Classement des 10 premières sociétés du S&P 500
Rang Société Secteur Année de création
1 Apple Technologie 1976
2 Microsoft Technologie 1976
3 Amazon Technologie 1994
4 Facebook Technologie 2004
5 Alphabet Technologie 1998
6 Tesla Automobile 2003
7 Berkshire Hathaway Finance 1950
8 JP Morgan Finance 1871
9 Johnson & Johnson Santé 1886
10 Visa Finance 1958

Source : Bloomberg

Dans le top 10 des entreprises européennes, seul ASML, le fabricant de machine-outil pour l’industrie des semi-conducteurs, est une entreprise innovante. Même SAP, le leader allemand des progiciels de gestion d’entreprise semble aujourd’hui dépassé par les jeunes concurrents américains (Salesforce, Workday, etc.). Les 8 autres entreprises sont des sociétés bien gérées qui prennent racines pour la plupart au début du 20e siècle (Nestlé, Roche, Novartis, Unilever, Linde, AstraZeneca, Total).
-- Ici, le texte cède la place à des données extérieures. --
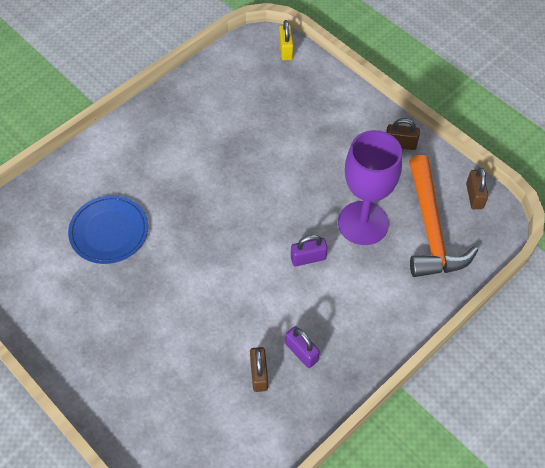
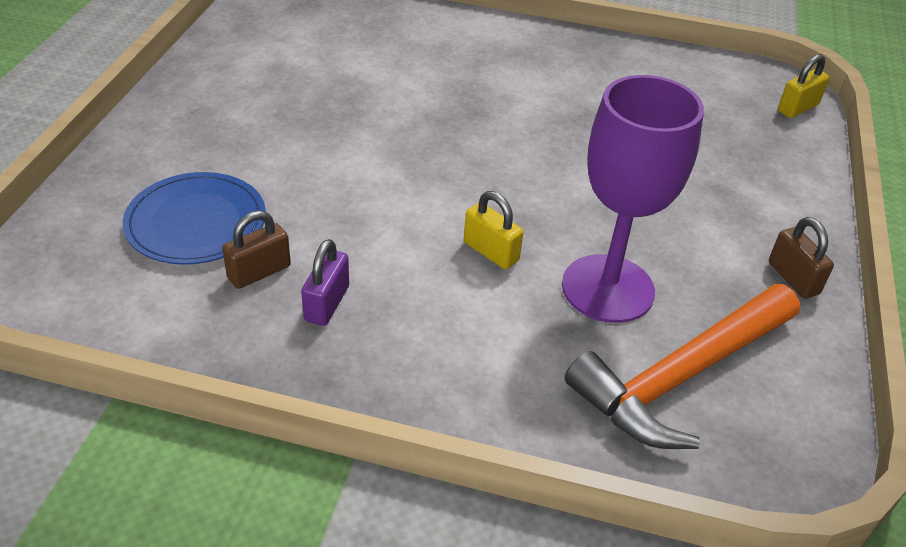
camera: 55 degrees right, 15 degrees down
(109, 231) = (372, 70): blue plate -> blue plate (196, 222)
(308, 258) = (491, 252): purple padlock -> yellow padlock
(474, 196) = (807, 412): brown padlock -> none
Classement des 10 premières du Stoxx 600
Rang Société Secteur Année de création
1 Nestlé Consommation 1873
2 ASML Technologie 1984
3 Roche Santé 1896
4 Novartis Santé 1886
5 LVMH Luxe 1854
6 SAP Technologie 1972
7 Linde Industrie 1878
8 Unliever Consommation 1930
9 Astrazeneca Santé 1913
10 Siemens Industrie 1847

Source : Bloomberg

Ce manque de vitesse s’est également illustré récemment dans la course aux vaccins. Les citoyens du monde entier ont découvert à cette occasion la technologie de l’ARN messager. Cette technologie prometteuse était encore au stade expérimental il y a 2 ans. Pourquoi l’Europe n’a-t-elle pas pu mettre au point un vaccin à ARN messager ?

L’Europe était-elle à la traîne dans ce domaine scientifique ? Non ! BioNtech est allemand et bon nombre de scientifiques européens étudient ces technologies en laboratoire (Curevac, l’institut pasteur, Sanofi, GSK).
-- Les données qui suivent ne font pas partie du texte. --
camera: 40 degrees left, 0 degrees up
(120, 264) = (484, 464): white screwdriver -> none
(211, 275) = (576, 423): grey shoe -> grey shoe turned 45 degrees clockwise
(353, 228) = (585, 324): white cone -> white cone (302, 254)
Ce qui a manqué à l’Europe c’est la capacité à accélérer et donc à passer les vitesses supérieures. BioNTech n’a eu d’autre possibilité que de s’associer à Pfizer car maîtriser la technologie ne suffit pas. Il faut passer du laboratoire à l’expérience grandeur nature puis produire et distribuer en masse. Or cela coute cher, très cher ! De plus il faut accepter de prendre beaucoup de risques (financier, technologique, réputation, etc.) sans être certain du succès in fine.
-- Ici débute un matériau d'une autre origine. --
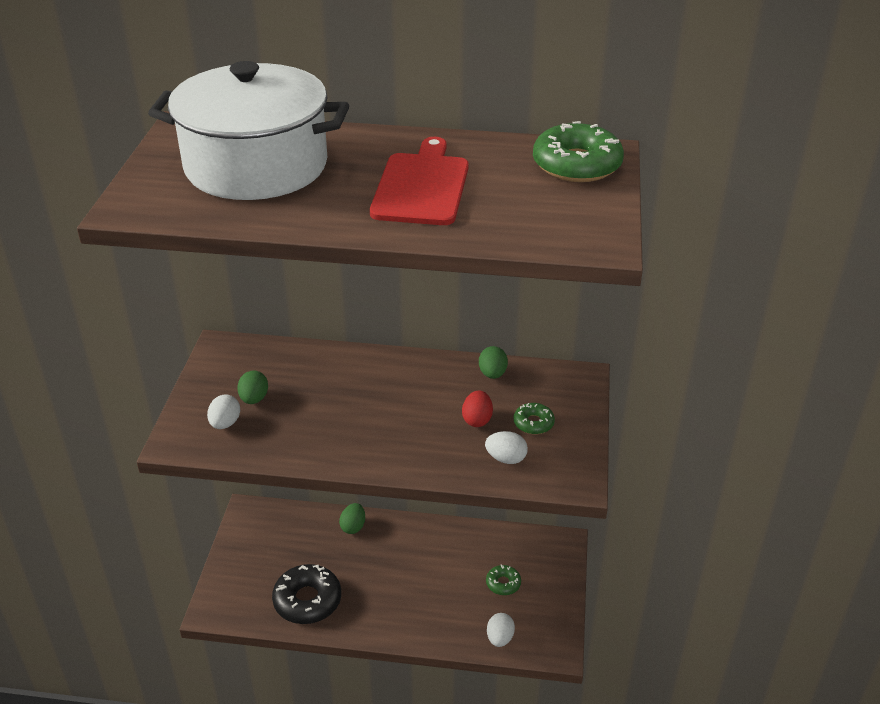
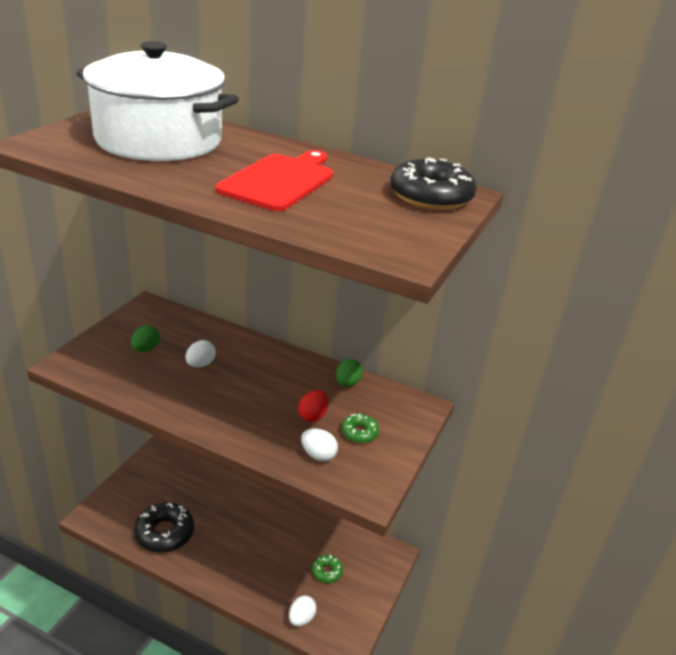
camera: 15 degrees right, 5 degrees down
(225, 423) = (111, 361): white egg -> white egg (200, 364)
(353, 527) = (231, 486): green egg -> none
(576, 165) = (430, 196): green donut -> black donut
Moderna, l’autre grand laboratoire qui a sorti un vaccin à ARN messager a été développé avec des capitaux américains. Les équipes de l’entreprise ont travaillé pendant 10 ans sur cette technologie et dépensé près de 3 milliards de dollars sans jamais avoir de médicaments approuvés. Quel acteur privé en Europe accepterait de prendre un tel risque ? Aujourd’hui, Moderna vaut plus de 75 milliards de dollars en bourse.

Le concept de destruction créatrice de Schumpeter, contemporain des progrès techniques de la première moitié du XXe siècle, reste donc toujours d’actualité. Il semble que le monde assiste à une nouvelle révolution industrielle, menée en partie par des entrepreneurs-actionnaires, que l’on trouve majoritairement aux États-Unis, et que la bourse ne manque pas de valoriser.

Par Nicolas Levrier, gérant de portefeuilles, au sein de Dubly Transatlantique Gestion.